• SOURCE PASSAGE:
┌────────
Today Mutual Funds seems to be a better investment option for indian salaried employees or small business owners who can save monthly a fixed amount of small money and invest in these funds for their future.Since mutual funds investing do not require any special expertise in investing or arithmetic financial skills,these funds are easily understandable and accessible by the common people.All they have to do is that just select a mutual fund based on their goals and risk appetite.Once they select the mutual funds according to their requirement rest of the headache of selecting and buying stocks, time at which stocks to buy or sell is looked after the mutual fund manager.Fund manager is a person who has skills and financial investing experience through which he can generate maximum returns for their mutual fund investor.
└────────
(Collected data)
┌────────
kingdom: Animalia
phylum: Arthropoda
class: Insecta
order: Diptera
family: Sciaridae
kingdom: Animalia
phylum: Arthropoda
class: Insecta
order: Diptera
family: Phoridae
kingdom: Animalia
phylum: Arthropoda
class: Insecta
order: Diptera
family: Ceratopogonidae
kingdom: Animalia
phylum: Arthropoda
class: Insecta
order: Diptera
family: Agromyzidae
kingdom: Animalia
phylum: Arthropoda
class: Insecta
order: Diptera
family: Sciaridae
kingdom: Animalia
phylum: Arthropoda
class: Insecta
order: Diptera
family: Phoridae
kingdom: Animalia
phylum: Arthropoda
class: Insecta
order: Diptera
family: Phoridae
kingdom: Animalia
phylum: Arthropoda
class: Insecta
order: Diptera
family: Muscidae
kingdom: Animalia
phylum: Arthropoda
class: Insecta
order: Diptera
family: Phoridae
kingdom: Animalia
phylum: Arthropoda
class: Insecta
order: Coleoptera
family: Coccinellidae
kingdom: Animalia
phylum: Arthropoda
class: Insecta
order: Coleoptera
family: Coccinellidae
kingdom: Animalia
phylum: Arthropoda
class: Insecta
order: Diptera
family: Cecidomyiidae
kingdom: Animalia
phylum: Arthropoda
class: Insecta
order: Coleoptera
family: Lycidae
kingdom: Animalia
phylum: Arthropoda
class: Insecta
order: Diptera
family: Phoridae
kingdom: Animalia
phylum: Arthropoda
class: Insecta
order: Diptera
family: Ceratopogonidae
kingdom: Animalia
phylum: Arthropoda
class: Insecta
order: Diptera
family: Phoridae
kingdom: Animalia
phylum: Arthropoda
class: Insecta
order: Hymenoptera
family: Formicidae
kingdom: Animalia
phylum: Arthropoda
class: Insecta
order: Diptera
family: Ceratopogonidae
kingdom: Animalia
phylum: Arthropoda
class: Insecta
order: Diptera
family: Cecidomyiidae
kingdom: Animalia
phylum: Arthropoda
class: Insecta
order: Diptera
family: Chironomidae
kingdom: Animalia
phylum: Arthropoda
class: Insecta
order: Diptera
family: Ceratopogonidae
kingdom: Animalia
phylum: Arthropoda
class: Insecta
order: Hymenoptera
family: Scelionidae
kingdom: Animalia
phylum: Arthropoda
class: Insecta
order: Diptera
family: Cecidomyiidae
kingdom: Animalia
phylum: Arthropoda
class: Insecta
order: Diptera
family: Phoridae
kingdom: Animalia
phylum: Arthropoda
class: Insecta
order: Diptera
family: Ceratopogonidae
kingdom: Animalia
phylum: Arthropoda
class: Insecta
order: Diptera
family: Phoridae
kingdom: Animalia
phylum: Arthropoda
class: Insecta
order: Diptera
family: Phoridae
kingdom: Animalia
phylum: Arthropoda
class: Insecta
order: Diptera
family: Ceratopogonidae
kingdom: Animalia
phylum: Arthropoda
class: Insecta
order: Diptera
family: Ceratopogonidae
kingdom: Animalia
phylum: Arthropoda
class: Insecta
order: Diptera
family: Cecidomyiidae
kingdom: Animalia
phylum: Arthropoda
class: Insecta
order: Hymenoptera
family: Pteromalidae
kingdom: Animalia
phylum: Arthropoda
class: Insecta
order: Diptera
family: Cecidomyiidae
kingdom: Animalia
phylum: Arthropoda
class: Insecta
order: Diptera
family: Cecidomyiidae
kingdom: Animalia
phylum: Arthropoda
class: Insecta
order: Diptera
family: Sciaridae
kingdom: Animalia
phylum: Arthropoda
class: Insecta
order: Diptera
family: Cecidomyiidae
└────────
• WHAT THIS TASK INVOLVES: Carry on the passage about mutual funds, writing on from its final sentence. The rows are separate material and are not part of the mutual funds passage.

• SOLVED PROBLEM:
Mutual Funds – A Quick Primer
A mutual fund is an investment vehicle that pools money from a multitude of people (investors like you and me). It uses this pool to purchase securities like stocks, bonds, and gold. As the prices of securities change, the mutual fund scheme makes its returns which is in turn the investor’s return. Professional money managers with decades of experience manage each mutual fund and take the call on which securities to buy and sell.
Broadly Equity Mutual Funds are divided into three categories-
Large Cap Funds- Large Cap Funds are baskets of blue chip companies stocks which have large market capitalization.These funds are more stable and give consistent growth on investment.
Mid Cap Funds- Mid Cap Funds are the group of funds that have future potential to grow big in the market and economy.Mid Cap Stocks tend to offer investors greater growth potential than large cap stocks but with less volatility and risk then small cap stocks.
Small Cap Funds- These funds are the bunch of stocks which have small market share in the economy and are more at risk to any volatility occuring in the market.Although they have the potential to give maximum return, they are highly volatile also which may not suit every mutual fund investor.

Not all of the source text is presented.